Notre cerveau (1500 cm3) ne représente que 2 % du poids de notre corps tout en consommant 20 % de l’énergie totale de ce dernier. Il assume un double rôle : celui de son propre fonctionnement en tant qu’organe et celui de chef d’orchestre qui dirige tous ses musiciens pour cocréer ensemble une remarquable symphonie… Car, même s’il paraît isolé et protégé par la barrière hématoencéphalique (BHE), le cerveau est en communication permanente avec le reste du corps afin d’en assurer l’homéostasie.
Le fonctionnement ultrasophistiqué du cerveau est loin d’avoir livré tous ses secrets.
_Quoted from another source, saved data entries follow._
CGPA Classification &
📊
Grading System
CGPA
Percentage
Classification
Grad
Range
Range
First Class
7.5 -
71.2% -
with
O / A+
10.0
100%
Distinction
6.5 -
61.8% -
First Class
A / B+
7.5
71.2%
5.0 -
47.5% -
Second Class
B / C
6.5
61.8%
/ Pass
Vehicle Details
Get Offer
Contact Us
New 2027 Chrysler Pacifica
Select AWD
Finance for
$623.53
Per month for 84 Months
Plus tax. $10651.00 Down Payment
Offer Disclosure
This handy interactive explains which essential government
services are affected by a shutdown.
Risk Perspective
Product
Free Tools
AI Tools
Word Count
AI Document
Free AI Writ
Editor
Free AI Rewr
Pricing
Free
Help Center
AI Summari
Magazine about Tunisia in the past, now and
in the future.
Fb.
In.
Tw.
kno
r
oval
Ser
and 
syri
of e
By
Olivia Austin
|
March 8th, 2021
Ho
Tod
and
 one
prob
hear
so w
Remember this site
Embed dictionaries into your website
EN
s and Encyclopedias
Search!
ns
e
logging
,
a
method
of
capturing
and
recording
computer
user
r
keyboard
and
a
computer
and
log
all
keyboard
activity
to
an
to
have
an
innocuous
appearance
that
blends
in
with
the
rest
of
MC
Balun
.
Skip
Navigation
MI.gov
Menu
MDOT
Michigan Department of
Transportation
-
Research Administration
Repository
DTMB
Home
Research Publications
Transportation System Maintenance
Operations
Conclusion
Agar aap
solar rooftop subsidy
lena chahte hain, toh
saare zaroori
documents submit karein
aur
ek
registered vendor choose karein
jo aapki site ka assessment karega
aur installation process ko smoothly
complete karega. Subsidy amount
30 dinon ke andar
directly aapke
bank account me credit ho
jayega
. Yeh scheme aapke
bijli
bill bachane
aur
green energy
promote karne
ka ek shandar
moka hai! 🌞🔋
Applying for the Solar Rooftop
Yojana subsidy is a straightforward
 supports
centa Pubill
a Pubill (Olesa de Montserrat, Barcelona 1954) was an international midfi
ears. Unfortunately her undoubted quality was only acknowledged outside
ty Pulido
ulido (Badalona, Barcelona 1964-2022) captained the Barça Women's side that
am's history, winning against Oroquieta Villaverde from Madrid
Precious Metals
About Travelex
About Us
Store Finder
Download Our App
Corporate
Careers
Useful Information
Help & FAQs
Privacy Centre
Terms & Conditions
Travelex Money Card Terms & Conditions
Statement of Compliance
En revanche, le constat est sans appel : notre mode de vie actuel contrecarre et met en péril l’optimisation de ses performances. L’hygiène de vie apparaît comme un facteur clé :
- Bien que notre cerveau soit programmé pour rester à l’affût de toute menace potentielle, la vie urbaine trépidante, bruyante et en recherche constante d’immédiateté, maintient le cerveau en mode « vigilance permanente » générant une sur-sollicitation de différents systèmes, ce qui, à terme, impacte la santé mentale : stress, anxiété, troubles de l’humeur, troubles du sommeil, troubles cognitifs, etc. C’est ainsi que la stimulation continue de l’amygdale cérébrale affecte notre émotivité et augmente l’anxiété [1].
- Inversement, notre cerveau est souvent en manque de silence, d’états de repos, de lumière naturelle et de lien à la nature. De même, il va de soi que nos émotions, le fait d’être heureux de vivre, les relations sociales, le contact avec la beauté sont également des points essentiels. Or tous ces éléments participent à la régénération du cerveau. Par exemple, la végétalisation des villes impacte positivement les fonctions cérébrales, notamment sur la mémorisation et la concentration [2].
- Enfin, un autre agent malheureusement souvent sous-estimé dans la population, est également fondamental pour la santé du cerveau : l’alimentation [3]. Huit personnes sur dix ont un cerveau dénutri. Le régime alimentaire ultra-industriel essentiellement composé d’aliments bas de gamme, ultratransformés et accompagnés d’additifs toxiques est clairement connu pour induire les maladies de civilisation (cancer, diabète, maladies cardiovasculaires, obésité, etc.), mais il affecte aussi le fonctionnement cérébral et contribue assurément à l’émergence ou à l’exacerbation de nombreux troubles : anxiété, stress, dépression, certains troubles de l’attention, etc.